The U.S. Food and Drug Administration has widened its investigation into radiation overdoses that patients have received from a type of brain scan, suggesting that the problem may be a nationwide issue.
The agency announced Monday that it was looking into possible overdoses at Providence St. Joseph Medical Center in Burbank and a hospital in Alabama.
Providence St. Joseph is now the third hospital in Los Angeles County under investigation for problems with CT brain perfusion scans, a procedure used most often to diagnose strokes.
Unlike the other cases, which involved scanners made by General Electric, the scanner at Providence St. Joseph was made by Toshiba -- adding a new dimension to the investigation.
“Given the fact that we are dealing with two manufacturers and multiple institutions, we wouldn’t be surprised” to find problems elsewhere, said Dr. Jeffrey Shuren, acting director of the FDA’s Center for Devices and Radiological Health.

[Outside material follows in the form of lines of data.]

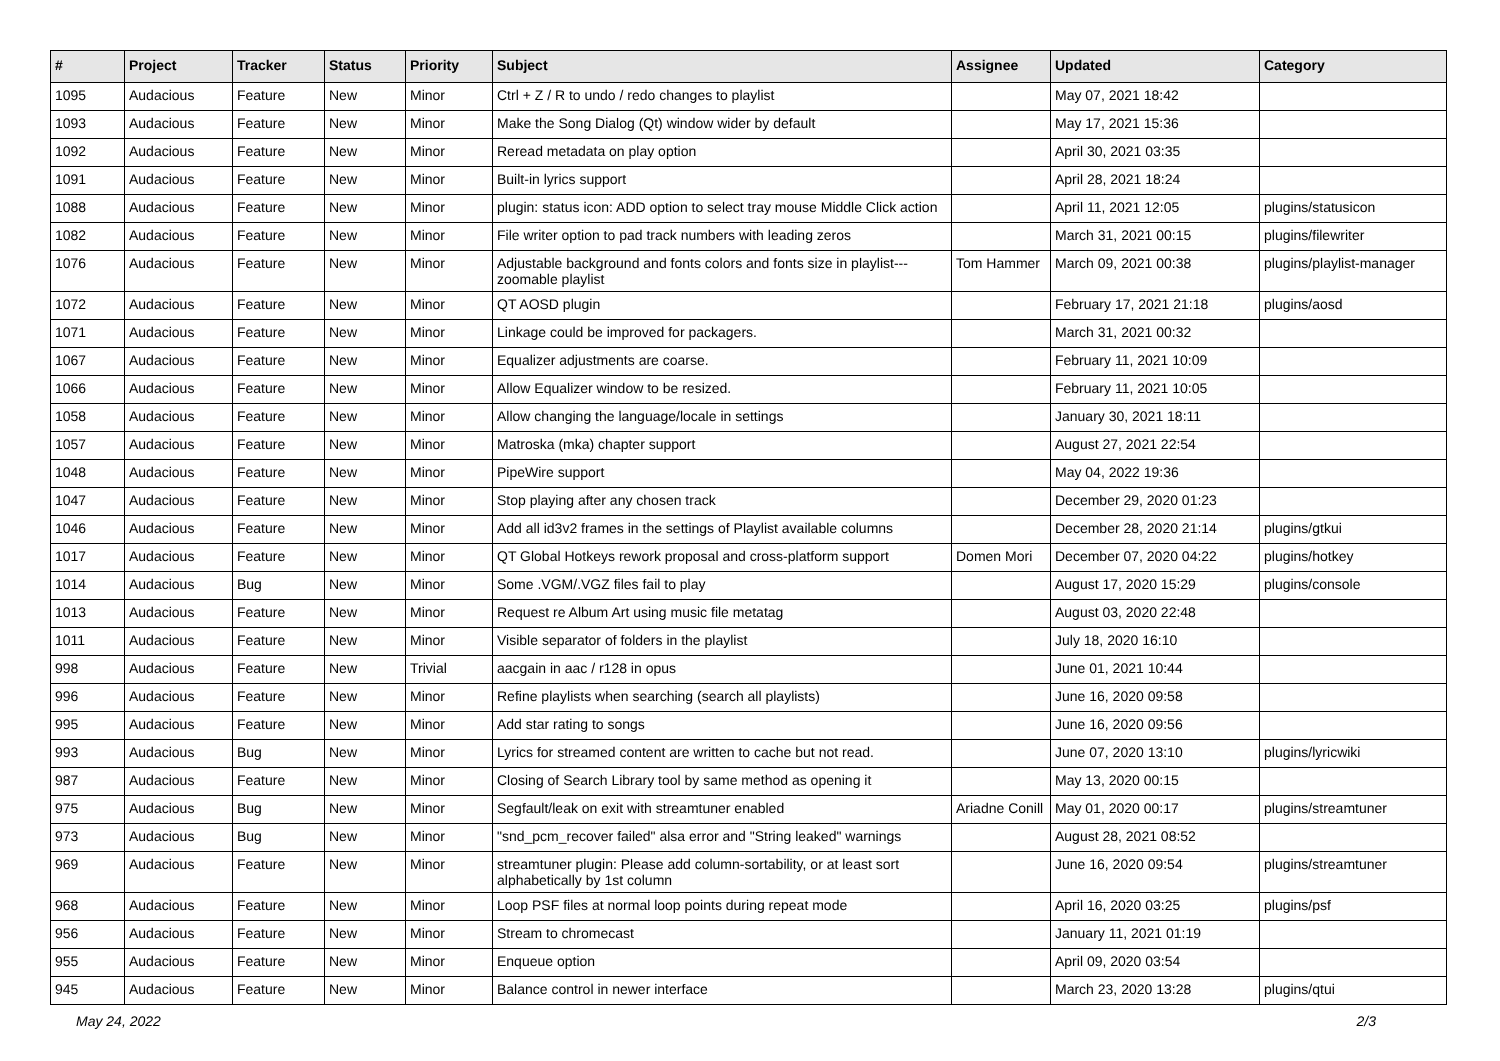| # | Project | Tracker | Status | Priority | Subject | Assignee | Updated | Category |
| --- | --- | --- | --- | --- | --- | --- | --- | --- |
| 1095 | Audacious | Feature | New | Minor | Ctrl + Z / R to undo / redo changes to playlist | | May 07, 2021 18:42 | |
| 1093 | Audacious | Feature | New | Minor | Make the Song Dialog (Qt) window wider by default | | May 17, 2021 15:36 | |
| 1092 | Audacious | Feature | New | Minor | Reread metadata on play option | | April 30, 2021 03:35 | |
| 1091 | Audacious | Feature | New | Minor | Built-in lyrics support | | April 28, 2021 18:24 | |
| 1088 | Audacious | Feature | New | Minor | plugin: status icon: ADD option to select tray mouse Middle Click action | | April 11, 2021 12:05 | plugins/statusicon |
| 1082 | Audacious | Feature | New | Minor | File writer option to pad track numbers with leading zeros | | March 31, 2021 00:15 | plugins/filewriter |
| 1076 | Audacious | Feature | New | Minor | Adjustable background and fonts colors and fonts size in playlist---zoomable playlist | Tom Hammer | March 09, 2021 00:38 | plugins/playlist-manager |
| 1072 | Audacious | Feature | New | Minor | QT AOSD plugin | | February 17, 2021 21:18 | plugins/aosd |
| 1071 | Audacious | Feature | New | Minor | Linkage could be improved for packagers. | | March 31, 2021 00:32 | |
| 1067 | Audacious | Feature | New | Minor | Equalizer adjustments are coarse. | | February 11, 2021 10:09 | |
| 1066 | Audacious | Feature | New | Minor | Allow Equalizer window to be resized. | | February 11, 2021 10:05 | |
| 1058 | Audacious | Feature | New | Minor | Allow changing the language/locale in settings | | January 30, 2021 18:11 | |
| 1057 | Audacious | Feature | New | Minor | Matroska (mka) chapter support | | August 27, 2021 22:54 | |
| 1048 | Audacious | Feature | New | Minor | PipeWire support | | May 04, 2022 19:36 | |
| 1047 | Audacious | Feature | New | Minor | Stop playing after any chosen track | | December 29, 2020 01:23 | |
| 1046 | Audacious | Feature | New | Minor | Add all id3v2 frames in the settings of Playlist available columns | | December 28, 2020 21:14 | plugins/gtkui |
| 1017 | Audacious | Feature | New | Minor | QT Global Hotkeys rework proposal and cross-platform support | Domen Mori | December 07, 2020 04:22 | plugins/hotkey |
| 1014 | Audacious | Bug | New | Minor | Some .VGM/.VGZ files fail to play | | August 17, 2020 15:29 | plugins/console |
| 1013 | Audacious | Feature | New | Minor | Request re Album Art using music file metatag | | August 03, 2020 22:48 | |
| 1011 | Audacious | Feature | New | Minor | Visible separator of folders in the playlist | | July 18, 2020 16:10 | |
| 998 | Audacious | Feature | New | Trivial | aacgain in aac / r128 in opus | | June 01, 2021 10:44 | |
| 996 | Audacious | Feature | New | Minor | Refine playlists when searching (search all playlists) | | June 16, 2020 09:58 | |
| 995 | Audacious | Feature | New | Minor | Add star rating to songs | | June 16, 2020 09:56 | |
| 993 | Audacious | Bug | New | Minor | Lyrics for streamed content are written to cache but not read. | | June 07, 2020 13:10 | plugins/lyricwiki |
| 987 | Audacious | Feature | New | Minor | Closing of Search Library tool by same method as opening it | | May 13, 2020 00:15 | |
| 975 | Audacious | Bug | New | Minor | Segfault/leak on exit with streamtuner enabled | Ariadne Conill | May 01, 2020 00:17 | plugins/streamtuner |
| 973 | Audacious | Bug | New | Minor | "snd_pcm_recover failed" alsa error and "String leaked" warnings | | August 28, 2021 08:52 | |
| 969 | Audacious | Feature | New | Minor | streamtuner plugin: Please add column-sortability, or at least sort alphabetically by 1st column | | June 16, 2020 09:54 | plugins/streamtuner |
| 968 | Audacious | Feature | New | Minor | Loop PSF files at normal loop points during repeat mode | | April 16, 2020 03:25 | plugins/psf |
| 956 | Audacious | Feature | New | Minor | Stream to chromecast | | January 11, 2021 01:19 | |
| 955 | Audacious | Feature | New | Minor | Enqueue option | | April 09, 2020 03:54 | |
| 945 | Audacious | Feature | New | Minor | Balance control in newer interface | | March 23, 2020 13:28 | plugins/qtui |
May 24, 2022 2/3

Angelo Bellomo, head of environmental health for the L.A. County Department of Public Health, said 34 patients appear to have received excessive radiation at Providence St. Joseph over a 20-month period ending in October.
The problem was discovered by Los Angeles County radiation safety inspectors and reported to the FDA last week, FDA and county officials said.
Patricia Aidem, a spokeswoman for the hospital, said she was unaware of any problems with the scans and that the hospital had always complied with dosing standards.
After overdoses were discovered at Cedars-Sinai Medical Center in August, officials launched inspections of all 11 facilities in L.A. County that offer the scans. That review is now complete, so no more Los Angeles hospitals are likely to be added to the list of those affected, Bellomo said.
In Alabama, Becky Coudert, a 59-year-old teacher, received a CT brain perfusion scan Sept. 8 at Huntsville Hospital, according to her Valencia-based lawyer, Rick Patterson, who is representing several victims from Cedars-Sinai.
The scan ruled out that Coudert had suffered a stroke. But within weeks, there was a bald strip circling her head above the ears. Patterson said medical records indicated that she had received several times the appropriate radiation dose, even more than the patients at Cedars-Sinai.
Hospital officials did not return calls seeking comment.
The FDA on Monday instructed hospitals across the country to review radiation dosing guidelines for CT perfusion scans. That includes training CT technologists to check the scanner display panel before starting a scan.
The FDA estimated that 150,000 CT brain perfusion scans are performed each year in the United States.
Under normal circumstances, the procedure uses more radiation than most other CT scans. It lasts 45 seconds as the patient is injected with an iodine solution and a rapid series of X-rays are taken to create a detailed picture of blood flow in the brain.
The radiation overdoses expose patients to a higher risk of several problems, the most serious of which would be developing a brain tumor, although radiation experts said the chance of that is remote. Because the risk from radiation is cumulative and cancer can take decades to develop, younger patients who received multiple scans face the greatest danger.
Shuren said the FDA is still investigating whether the overdoses resulted from human error, problems with the machines or a combination.
In a statement Monday, Arvind Gopalratnam, a spokesman for GE, said that in all cases, “there were no malfunctions or defects in any of the GE Healthcare equipment involved.”
Charlene Jacobs, a spokeswoman for Toshiba, said the company is cooperating with FDA investigators.
The first indication that anything was wrong with the scans came in August when Cedars-Sinai discovered that it had accidentally exposed more than 200 patients to eight times the normal radiation for the procedure.
The overdoses went undetected for 18 months, even as many patients lost hair as a result.
In November, a similar problem was discovered at Glendale Adventist Medical Center. The hospital said that over a 10-month period, 10 patients received up to four times the normal level of radiation.
At both Cedars-Sinai and Glendale Adventist, the overdoses began after the hospitals had reprogrammed their machines to use a new protocol -- a set of computerized instructions -- to control the scans.
State investigators were unable to determine who authorized the changes at Cedars-Sinai or who programmed the machines. Officials at Glendale Adventist said a GE technician oversaw the changes there.